Work to be completed
Restate the entries word for word, omitting nothing.

Given data
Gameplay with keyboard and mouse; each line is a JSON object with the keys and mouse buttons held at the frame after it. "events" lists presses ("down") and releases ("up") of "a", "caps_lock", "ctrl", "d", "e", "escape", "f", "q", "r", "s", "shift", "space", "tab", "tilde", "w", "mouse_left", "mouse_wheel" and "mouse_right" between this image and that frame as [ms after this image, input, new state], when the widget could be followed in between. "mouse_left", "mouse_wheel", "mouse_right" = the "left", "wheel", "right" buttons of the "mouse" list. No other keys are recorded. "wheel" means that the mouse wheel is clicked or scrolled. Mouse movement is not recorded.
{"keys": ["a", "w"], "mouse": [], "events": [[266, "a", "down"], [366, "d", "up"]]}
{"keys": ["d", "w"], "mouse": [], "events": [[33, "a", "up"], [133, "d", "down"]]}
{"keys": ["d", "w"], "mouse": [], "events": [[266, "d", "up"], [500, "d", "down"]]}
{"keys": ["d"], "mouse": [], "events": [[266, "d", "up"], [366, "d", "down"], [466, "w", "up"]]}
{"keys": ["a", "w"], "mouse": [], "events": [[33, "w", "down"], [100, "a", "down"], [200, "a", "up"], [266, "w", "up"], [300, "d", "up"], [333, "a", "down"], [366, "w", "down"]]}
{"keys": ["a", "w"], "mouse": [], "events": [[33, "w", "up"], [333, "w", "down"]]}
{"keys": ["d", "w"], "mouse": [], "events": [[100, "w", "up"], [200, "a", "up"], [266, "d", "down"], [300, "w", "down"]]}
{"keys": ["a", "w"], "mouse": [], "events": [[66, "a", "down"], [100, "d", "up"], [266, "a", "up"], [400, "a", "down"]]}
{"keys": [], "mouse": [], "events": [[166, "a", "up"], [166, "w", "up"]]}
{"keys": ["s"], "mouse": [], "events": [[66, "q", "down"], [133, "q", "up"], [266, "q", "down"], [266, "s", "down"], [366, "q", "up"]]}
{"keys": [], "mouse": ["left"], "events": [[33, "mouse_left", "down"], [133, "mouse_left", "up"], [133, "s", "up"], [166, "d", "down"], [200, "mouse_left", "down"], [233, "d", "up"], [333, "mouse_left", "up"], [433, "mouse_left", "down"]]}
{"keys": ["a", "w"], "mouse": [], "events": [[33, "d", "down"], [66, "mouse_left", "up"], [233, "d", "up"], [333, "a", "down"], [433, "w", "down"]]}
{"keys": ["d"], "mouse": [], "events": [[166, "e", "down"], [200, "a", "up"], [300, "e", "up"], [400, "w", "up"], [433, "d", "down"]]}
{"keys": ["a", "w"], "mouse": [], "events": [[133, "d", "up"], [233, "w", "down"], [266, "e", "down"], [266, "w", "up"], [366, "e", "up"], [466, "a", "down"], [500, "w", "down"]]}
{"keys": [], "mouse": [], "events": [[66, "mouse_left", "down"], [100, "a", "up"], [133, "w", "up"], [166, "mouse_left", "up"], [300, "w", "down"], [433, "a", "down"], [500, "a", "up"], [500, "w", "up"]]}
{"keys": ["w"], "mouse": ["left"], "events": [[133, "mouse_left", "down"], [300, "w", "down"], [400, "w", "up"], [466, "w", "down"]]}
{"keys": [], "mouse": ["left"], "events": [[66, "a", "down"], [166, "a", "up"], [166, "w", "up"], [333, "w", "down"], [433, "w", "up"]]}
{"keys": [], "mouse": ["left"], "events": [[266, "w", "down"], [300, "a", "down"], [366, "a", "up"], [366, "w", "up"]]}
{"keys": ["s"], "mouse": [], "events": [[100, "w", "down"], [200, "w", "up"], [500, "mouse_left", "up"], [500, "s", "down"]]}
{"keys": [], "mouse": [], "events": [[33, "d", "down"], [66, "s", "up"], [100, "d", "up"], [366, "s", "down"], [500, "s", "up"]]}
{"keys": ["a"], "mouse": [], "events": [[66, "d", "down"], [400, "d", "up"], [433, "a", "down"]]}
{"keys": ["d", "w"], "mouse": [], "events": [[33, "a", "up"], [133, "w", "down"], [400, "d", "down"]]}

Your response
Gameplay with keyboard and mouse; each line is a JSON object with the keys and mouse buttons held at the frame after it. "events" lists presses ("down") and releases ("up") of "a", "caps_lock", "ctrl", "d", "e", "escape", "f", "q", "r", "s", "shift", "space", "tab", "tilde", "w", "mouse_left", "mouse_wheel" and "mouse_right" between this image and that frame as [ms after this image, input, new state], when the widget could be followed in between. "mouse_left", "mouse_wheel", "mouse_right" = the "left", "wheel", "right" buttons of the "mouse" list. No other keys are recorded. "wheel" means that the mouse wheel is clicked or scrolled. Mouse movement is not recorded.
{"keys": ["a", "w"], "mouse": [], "events": [[266, "a", "down"], [366, "d", "up"]]}
{"keys": ["d", "w"], "mouse": [], "events": [[33, "a", "up"], [133, "d", "down"]]}
{"keys": ["d", "w"], "mouse": [], "events": [[266, "d", "up"], [500, "d", "down"]]}
{"keys": ["d"], "mouse": [], "events": [[266, "d", "up"], [366, "d", "down"], [466, "w", "up"]]}
{"keys": ["a", "w"], "mouse": [], "events": [[33, "w", "down"], [100, "a", "down"], [200, "a", "up"], [266, "w", "up"], [300, "d", "up"], [333, "a", "down"], [366, "w", "down"]]}
{"keys": ["a", "w"], "mouse": [], "events": [[33, "w", "up"], [333, "w", "down"]]}
{"keys": ["d", "w"], "mouse": [], "events": [[100, "w", "up"], [200, "a", "up"], [266, "d", "down"], [300, "w", "down"]]}
{"keys": ["a", "w"], "mouse": [], "events": [[66, "a", "down"], [100, "d", "up"], [266, "a", "up"], [400, "a", "down"]]}
{"keys": [], "mouse": [], "events": [[166, "a", "up"], [166, "w", "up"]]}
{"keys": ["s"], "mouse": [], "events": [[66, "q", "down"], [133, "q", "up"], [266, "q", "down"], [266, "s", "down"], [366, "q", "up"]]}
{"keys": [], "mouse": ["left"], "events": [[33, "mouse_left", "down"], [133, "mouse_left", "up"], [133, "s", "up"], [166, "d", "down"], [200, "mouse_left", "down"], [233, "d", "up"], [333, "mouse_left", "up"], [433, "mouse_left", "down"]]}
{"keys": ["a", "w"], "mouse": [], "events": [[33, "d", "down"], [66, "mouse_left", "up"], [233, "d", "up"], [333, "a", "down"], [433, "w", "down"]]}
{"keys": ["d"], "mouse": [], "events": [[166, "e", "down"], [200, "a", "up"], [300, "e", "up"], [400, "w", "up"], [433, "d", "down"]]}
{"keys": ["a", "w"], "mouse": [], "events": [[133, "d", "up"], [233, "w", "down"], [266, "e", "down"], [266, "w", "up"], [366, "e", "up"], [466, "a", "down"], [500, "w", "down"]]}
{"keys": [], "mouse": [], "events": [[66, "mouse_left", "down"], [100, "a", "up"], [133, "w", "up"], [166, "mouse_left", "up"], [300, "w", "down"], [433, "a", "down"], [500, "a", "up"], [500, "w", "up"]]}
{"keys": ["w"], "mouse": ["left"], "events": [[133, "mouse_left", "down"], [300, "w", "down"], [400, "w", "up"], [466, "w", "down"]]}
{"keys": [], "mouse": ["left"], "events": [[66, "a", "down"], [166, "a", "up"], [166, "w", "up"], [333, "w", "down"], [433, "w", "up"]]}
{"keys": [], "mouse": ["left"], "events": [[266, "w", "down"], [300, "a", "down"], [366, "a", "up"], [366, "w", "up"]]}
{"keys": ["s"], "mouse": [], "events": [[100, "w", "down"], [200, "w", "up"], [500, "mouse_left", "up"], [500, "s", "down"]]}
{"keys": [], "mouse": [], "events": [[33, "d", "down"], [66, "s", "up"], [100, "d", "up"], [366, "s", "down"], [500, "s", "up"]]}
{"keys": ["a"], "mouse": [], "events": [[66, "d", "down"], [400, "d", "up"], [433, "a", "down"]]}
{"keys": ["d", "w"], "mouse": [], "events": [[33, "a", "up"], [133, "w", "down"], [400, "d", "down"]]}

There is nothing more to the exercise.